→ WHAT YOU WILL DO:
Please reproduce, word for word, the part of the book review below that starts at the words "Eventually, because of" and ends after "in this book.".

→ GIVEN PASSAGE:
--------------------

So many books today are being written about failed characters. They do stupid things, get caught, either get forgiven or ostracized , or when the book ends, the reader is left to decide the ultimate outcome. What is the message of these books? Often the main character does heinous things and gets away with it (Defending Jacob, The Dinner), while another character gets blamed for something he didn’t do or for something that seems justified, or for something trivial and is more severely punished than warranted. After reading so many like this, I am beginning to wonder if the ultimate message of most of these books is that society is upended, that we are doomed by our own selfishness and shallowness. Are we really so awful?
This book, like so many others is about affluence, and the unjustness, the unfairness of it when it falls to someone other than you. The Armsteads are just such a couple. They have an adopted Chinese child, Sara, who has a boyfriend who is black. This is her secret. They have pretty much everything they need or want, and yet, it simply doesn’t seem to be enough for them. On their “date” night, the name they give their evening out, when they visit a therapist to help them iron out their troubles, Ben blurts out an unhappy and hurtful confession which shocks his wife, Helen. He is, apparently, very unhappy and feels like he is suffocating in his current life and environment.
Shortly after this painful revelation, Ben does something very foolish to add richness and excitement to his life, and the consequences are enormous. He fools around with an employee, is set up and caught, arrested and sued. His career is over. The family is shattered and broken; the marriage is on the rocks.
Ben, who is a lawyer, finds he needs to hire one. In order to survive this tragic turn of events, he voluntarily goes away to rehab on a “trumped” up charge of alcoholism and DWI. Meanwhile, his lawyer attempts to keep him out of jail. To make ends meet, Helen eventually gets a job working for a small public relations firm owned by a Jewish man who has a ne’er do well son. She becomes the heroine.
Eventually, because of her heretofore “hidden talents”, Helen is offered a job with a larger company. Fittingly, Helen’s job is in crisis management, and, as luck would have it, she is good at it. Did the reader expect anything different? No, the reader did not. From here on in, the message of the book seems to be one of repentance and forgiveness. Helen is even hired to work with the church in the scandal involving pedophile priests. The politically correct messages are ever present and the theme of diversity is truly well represented in this book.

--------------------

Collected data
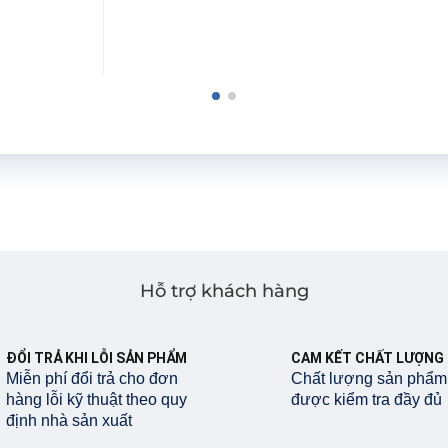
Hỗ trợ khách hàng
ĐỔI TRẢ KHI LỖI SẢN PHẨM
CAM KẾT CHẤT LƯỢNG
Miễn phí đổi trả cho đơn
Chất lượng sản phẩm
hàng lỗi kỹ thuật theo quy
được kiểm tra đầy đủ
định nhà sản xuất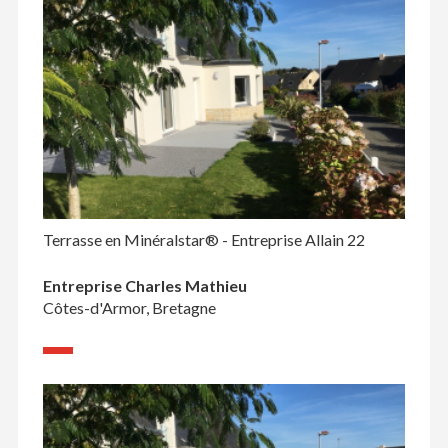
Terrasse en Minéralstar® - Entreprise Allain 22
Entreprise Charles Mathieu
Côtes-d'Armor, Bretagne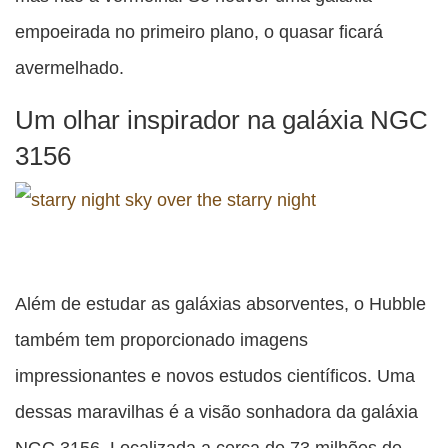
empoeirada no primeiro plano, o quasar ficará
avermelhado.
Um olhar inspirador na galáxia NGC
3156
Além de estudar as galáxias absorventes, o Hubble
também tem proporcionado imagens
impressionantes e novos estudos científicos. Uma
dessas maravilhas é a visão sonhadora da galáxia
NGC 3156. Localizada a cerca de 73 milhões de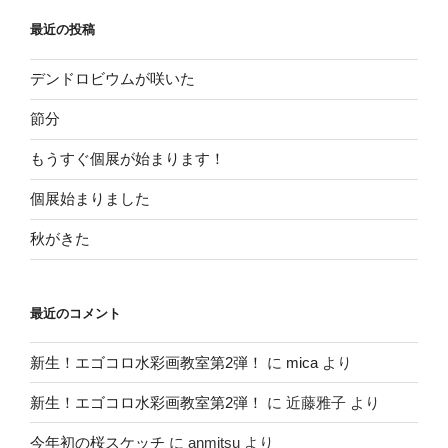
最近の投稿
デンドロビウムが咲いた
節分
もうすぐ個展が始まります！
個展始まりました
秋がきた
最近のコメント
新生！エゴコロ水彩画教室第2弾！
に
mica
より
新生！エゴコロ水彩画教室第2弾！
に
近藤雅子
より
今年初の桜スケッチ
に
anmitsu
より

--------------------

→ RESPONSE TO THE EXERCISE:
Eventually, because of her heretofore “hidden talents”, Helen is offered a job with a larger company. Fittingly, Helen’s job is in crisis management, and, as luck would have it, she is good at it. Did the reader expect anything different? No, the reader did not. From here on in, the message of the book seems to be one of repentance and forgiveness. Helen is even hired to work with the church in the scandal involving pedophile priests. The politically correct messages are ever present and the theme of diversity is truly well represented in this book.